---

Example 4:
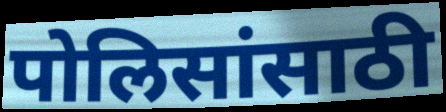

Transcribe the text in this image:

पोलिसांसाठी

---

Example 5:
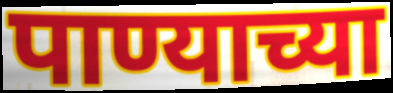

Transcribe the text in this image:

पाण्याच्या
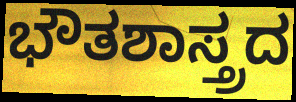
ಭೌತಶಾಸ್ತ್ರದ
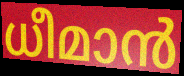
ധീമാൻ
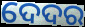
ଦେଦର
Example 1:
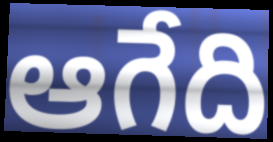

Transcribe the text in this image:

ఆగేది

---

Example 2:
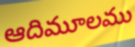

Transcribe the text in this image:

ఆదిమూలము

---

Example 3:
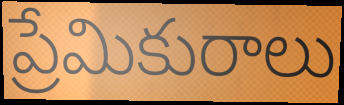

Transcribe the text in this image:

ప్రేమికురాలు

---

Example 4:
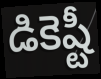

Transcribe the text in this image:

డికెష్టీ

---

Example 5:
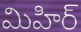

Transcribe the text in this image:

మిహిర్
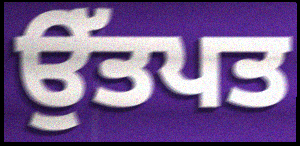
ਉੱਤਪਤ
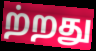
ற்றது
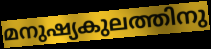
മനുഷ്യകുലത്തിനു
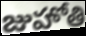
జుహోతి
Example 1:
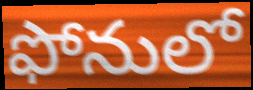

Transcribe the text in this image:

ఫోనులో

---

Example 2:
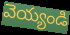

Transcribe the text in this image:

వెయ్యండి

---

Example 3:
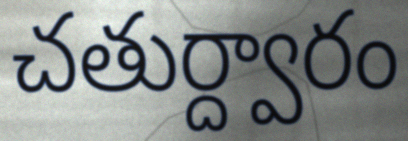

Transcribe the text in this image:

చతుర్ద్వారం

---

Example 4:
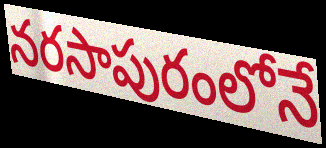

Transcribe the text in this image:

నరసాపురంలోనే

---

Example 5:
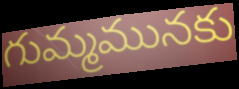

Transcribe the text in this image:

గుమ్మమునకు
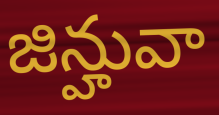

Problem to solve »
Copy out the records exactly. Do not include the pictures.

Response to this exercise »
---

Example 4:

Transcribe the text in this image:

पोलिसांसाठी

---

Example 5:

Transcribe the text in this image:

पाण्याच्या
ಭೌತಶಾಸ್ತ್ರದ
ധീമാൻ
ଦେଦର
Example 1:

Transcribe the text in this image:

ఆగేది

---

Example 2:

Transcribe the text in this image:

ఆదిమూలము

---

Example 3:

Transcribe the text in this image:

ప్రేమికురాలు

---

Example 4:

Transcribe the text in this image:

డికెష్టీ

---

Example 5:

Transcribe the text in this image:

మిహిర్
ਉੱਤਪਤ
ற்றது
മനുഷ്യകുലത്തിനു
జుహోతి
Example 1:

Transcribe the text in this image:

ఫోనులో

---

Example 2:

Transcribe the text in this image:

వెయ్యండి

---

Example 3:

Transcribe the text in this image:

చతుర్ద్వారం

---

Example 4:

Transcribe the text in this image:

నరసాపురంలోనే

---

Example 5:

Transcribe the text in this image:

గుమ్మమునకు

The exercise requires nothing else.